Apartment fundamentals remain healthy despite the dip in total returns. The national vacancy rate declined by 20 basis points to 5.6% in the third quarter, reports Manhattan-based real estate research firm Reis Inc. New supply has also been handily absorbed.

While 24,000 new units were completed during the third quarter, net absorption of roughly 43,000 units easily outpaced completions. Reis also reports that landlords boosted effective rents by 1.4% to $964 per unit during the third quarter.

According to Lindemann, analysts project growth in median funds from operations (FFO) among apartment REITs to grow 5.7% in 2008 vs. 4.7% for all REITs. In addition, Lindemann also expects apartment REITs to benefit from strong fundamentals in the year ahead.

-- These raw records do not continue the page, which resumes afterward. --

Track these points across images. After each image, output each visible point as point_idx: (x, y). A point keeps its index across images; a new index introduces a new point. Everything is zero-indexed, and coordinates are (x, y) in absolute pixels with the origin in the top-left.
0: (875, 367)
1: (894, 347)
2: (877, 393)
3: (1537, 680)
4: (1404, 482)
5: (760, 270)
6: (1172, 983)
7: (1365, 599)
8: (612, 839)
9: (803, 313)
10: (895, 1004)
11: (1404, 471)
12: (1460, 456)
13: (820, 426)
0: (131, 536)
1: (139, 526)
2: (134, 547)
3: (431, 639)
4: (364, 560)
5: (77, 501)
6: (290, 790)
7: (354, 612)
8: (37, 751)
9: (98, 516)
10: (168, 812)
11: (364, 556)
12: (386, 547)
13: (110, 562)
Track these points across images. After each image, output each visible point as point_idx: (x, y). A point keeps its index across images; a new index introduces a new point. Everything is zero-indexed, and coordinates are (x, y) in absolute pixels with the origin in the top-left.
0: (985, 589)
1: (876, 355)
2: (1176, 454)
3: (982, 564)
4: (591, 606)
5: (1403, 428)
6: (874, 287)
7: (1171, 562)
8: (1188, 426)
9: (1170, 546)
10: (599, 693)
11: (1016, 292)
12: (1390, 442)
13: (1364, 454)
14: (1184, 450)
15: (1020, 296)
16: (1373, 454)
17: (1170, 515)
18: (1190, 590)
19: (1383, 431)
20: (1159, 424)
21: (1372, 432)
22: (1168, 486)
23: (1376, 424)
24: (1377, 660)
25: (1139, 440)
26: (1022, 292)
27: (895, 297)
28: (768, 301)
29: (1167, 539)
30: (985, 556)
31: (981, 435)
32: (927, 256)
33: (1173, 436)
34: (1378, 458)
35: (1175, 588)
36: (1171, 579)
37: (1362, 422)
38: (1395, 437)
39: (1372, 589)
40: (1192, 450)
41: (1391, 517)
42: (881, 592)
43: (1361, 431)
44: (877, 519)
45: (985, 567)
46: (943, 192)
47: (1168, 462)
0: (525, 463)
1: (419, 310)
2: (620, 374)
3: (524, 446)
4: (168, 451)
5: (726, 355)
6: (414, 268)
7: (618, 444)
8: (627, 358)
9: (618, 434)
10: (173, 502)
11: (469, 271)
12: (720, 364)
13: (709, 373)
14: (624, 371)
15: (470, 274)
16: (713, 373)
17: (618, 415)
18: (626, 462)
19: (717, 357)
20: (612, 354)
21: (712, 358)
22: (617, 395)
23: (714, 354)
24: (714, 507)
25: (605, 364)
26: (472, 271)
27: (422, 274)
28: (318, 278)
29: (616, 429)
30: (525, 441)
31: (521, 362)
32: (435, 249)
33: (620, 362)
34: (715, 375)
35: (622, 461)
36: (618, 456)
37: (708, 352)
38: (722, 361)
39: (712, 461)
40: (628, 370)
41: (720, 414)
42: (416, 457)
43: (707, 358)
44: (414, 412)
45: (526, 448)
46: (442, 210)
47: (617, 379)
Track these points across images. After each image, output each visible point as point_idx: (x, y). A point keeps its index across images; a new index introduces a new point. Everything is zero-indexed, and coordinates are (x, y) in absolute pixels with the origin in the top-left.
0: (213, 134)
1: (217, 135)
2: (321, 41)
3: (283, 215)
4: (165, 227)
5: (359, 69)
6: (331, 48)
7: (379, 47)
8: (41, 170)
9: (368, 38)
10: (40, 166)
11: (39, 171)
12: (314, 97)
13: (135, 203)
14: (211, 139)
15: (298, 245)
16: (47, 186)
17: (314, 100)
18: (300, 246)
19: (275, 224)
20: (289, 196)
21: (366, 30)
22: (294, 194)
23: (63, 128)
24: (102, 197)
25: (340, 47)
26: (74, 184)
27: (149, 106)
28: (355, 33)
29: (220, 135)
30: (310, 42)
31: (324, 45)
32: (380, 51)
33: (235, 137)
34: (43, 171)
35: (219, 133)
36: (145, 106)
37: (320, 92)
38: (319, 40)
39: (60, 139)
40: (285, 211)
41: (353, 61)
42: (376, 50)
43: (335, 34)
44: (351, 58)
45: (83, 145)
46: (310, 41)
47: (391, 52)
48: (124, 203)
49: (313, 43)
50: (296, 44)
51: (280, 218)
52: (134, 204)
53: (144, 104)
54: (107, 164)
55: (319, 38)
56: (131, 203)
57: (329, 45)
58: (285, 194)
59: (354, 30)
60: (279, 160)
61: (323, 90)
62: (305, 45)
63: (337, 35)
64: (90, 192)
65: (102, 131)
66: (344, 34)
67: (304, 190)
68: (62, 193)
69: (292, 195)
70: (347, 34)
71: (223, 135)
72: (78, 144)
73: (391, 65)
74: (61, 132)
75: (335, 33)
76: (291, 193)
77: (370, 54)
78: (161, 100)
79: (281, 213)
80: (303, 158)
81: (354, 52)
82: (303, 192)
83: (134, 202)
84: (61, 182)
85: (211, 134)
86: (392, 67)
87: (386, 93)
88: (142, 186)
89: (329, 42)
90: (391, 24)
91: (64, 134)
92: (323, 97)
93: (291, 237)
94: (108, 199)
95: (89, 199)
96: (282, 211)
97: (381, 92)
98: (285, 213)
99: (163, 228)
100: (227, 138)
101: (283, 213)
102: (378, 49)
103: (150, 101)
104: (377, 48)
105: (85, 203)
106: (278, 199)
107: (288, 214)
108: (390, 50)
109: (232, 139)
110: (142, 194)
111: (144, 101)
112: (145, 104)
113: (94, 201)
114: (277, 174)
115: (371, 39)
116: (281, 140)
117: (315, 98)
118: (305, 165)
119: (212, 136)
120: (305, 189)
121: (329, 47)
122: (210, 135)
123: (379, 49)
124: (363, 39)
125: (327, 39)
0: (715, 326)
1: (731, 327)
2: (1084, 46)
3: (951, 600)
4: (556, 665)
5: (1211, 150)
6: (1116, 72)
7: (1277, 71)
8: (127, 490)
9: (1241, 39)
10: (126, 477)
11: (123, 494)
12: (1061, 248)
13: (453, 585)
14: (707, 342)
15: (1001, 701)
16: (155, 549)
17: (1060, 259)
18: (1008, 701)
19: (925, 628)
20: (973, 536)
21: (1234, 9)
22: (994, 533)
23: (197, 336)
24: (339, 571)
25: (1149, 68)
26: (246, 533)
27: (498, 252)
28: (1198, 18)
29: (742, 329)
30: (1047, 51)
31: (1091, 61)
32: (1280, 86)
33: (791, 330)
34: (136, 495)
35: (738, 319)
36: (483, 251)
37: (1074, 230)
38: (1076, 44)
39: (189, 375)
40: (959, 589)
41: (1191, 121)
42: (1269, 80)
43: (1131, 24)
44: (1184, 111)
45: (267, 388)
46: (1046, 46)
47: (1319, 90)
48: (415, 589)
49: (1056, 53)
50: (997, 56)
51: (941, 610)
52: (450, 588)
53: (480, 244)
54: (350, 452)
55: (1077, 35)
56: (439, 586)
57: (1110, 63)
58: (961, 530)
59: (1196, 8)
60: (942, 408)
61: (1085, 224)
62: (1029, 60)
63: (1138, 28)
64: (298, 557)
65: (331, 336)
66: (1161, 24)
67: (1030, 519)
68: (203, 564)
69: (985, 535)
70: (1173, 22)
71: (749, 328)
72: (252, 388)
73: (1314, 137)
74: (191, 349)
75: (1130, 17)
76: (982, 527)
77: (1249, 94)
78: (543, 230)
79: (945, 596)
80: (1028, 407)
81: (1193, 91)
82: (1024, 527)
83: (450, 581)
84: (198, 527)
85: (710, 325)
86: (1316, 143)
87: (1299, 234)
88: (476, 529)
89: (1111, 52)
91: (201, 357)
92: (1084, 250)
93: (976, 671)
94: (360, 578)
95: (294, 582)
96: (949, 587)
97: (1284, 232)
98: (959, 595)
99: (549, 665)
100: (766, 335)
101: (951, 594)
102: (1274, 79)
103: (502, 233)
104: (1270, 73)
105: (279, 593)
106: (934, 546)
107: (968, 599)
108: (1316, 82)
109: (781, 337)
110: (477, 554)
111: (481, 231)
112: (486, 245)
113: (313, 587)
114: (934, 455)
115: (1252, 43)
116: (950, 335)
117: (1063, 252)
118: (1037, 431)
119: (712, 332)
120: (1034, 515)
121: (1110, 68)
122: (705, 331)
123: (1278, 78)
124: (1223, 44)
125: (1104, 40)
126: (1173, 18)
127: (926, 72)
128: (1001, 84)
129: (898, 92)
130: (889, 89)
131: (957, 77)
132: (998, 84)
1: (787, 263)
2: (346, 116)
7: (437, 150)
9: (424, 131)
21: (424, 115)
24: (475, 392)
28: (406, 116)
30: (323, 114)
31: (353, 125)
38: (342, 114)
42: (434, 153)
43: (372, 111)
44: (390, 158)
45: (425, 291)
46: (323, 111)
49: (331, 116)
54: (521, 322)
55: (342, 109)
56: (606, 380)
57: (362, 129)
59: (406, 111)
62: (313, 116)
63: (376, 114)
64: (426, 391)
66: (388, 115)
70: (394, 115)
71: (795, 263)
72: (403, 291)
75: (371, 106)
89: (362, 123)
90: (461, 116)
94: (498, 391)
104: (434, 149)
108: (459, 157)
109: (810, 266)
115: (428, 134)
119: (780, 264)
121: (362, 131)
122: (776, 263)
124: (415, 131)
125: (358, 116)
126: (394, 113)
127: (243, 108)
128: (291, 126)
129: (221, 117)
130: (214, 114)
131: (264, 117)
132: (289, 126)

Historically, Lindemann says, any bearish outlook of the apartment market stems from deteriorating fundamentals. “But that's not what we're seeing in the market,” he says. Issues such as new supply and the increasing number of condominium reversions are “marginal problems.”

Condo reversion factor

According to Real Capital Analytics, some 8,124 condo units were converted to rental units during the first nine months of 2007, up from just 3,380 units during the same period last year. Real Capital Analytics tracks commercial real estate property sales $2.5 million and higher.

This so-called “shadow market” can be a headache for apartment REITs because the additional units compete for the same tenants. According to Lindemann, waves of condo reversion activity won't hurt every apartment REIT.

But reversions could still be a headache for some large apartment owners. One such company is Denver-based United Dominion Realty Trust (NYSE: UDR). With roughly 70,129 mostly Class-B apartment units scattered across the nation, United Dominion has a major stake in both the California and Florida apartment markets.

Roughly 47% of the REIT's net operating income was derived from these two markets during the first half of 2007. What's more, data from Real Capital Analytics shows that 69% of all condo reversions during that period occurred in the formerly hot California and Florida markets.

Another potential threat could come from strapped homeowners looking for rental income. Goldman Sachs REIT analyst Jonathan Habermann wrote in a late September research note that increased condo reversions could measurably affect United Dominion.

“Our concerns of a growing shadow market of homes competing with rentals in the company's low-barrier markets could result in slower earnings growth,” noted Habermann, who held a neutral opinion on the REIT as of mid-October. A spokesman for United Dominion declined to comment for this article.

Citigroup REIT analyst Jonathan Litt expects that the weak condominium market will continue to be a thorn in the side of many apartment REITs over the next few quarters.

“Headwinds should continue to weigh on the [apartment REITs], driven by economic uncertainty and an increase in supply from vacant single-family homes and condos being rented out,” wrote Litt in his Oct. 3 research note.

Decisions made by the Federal Reserve also will play a key role in how the apartment market performs in 2008. Lindemann of SNL notes that the apartment sector is “extremely” sensitive to interest rates because lower borrowing costs fuel home sales. “If interest rates continue to get cut, then plenty of apartment market watchers will view that as a bearish signal,” Lindemann says, “because that could ultimately hurt demand for apartment units.”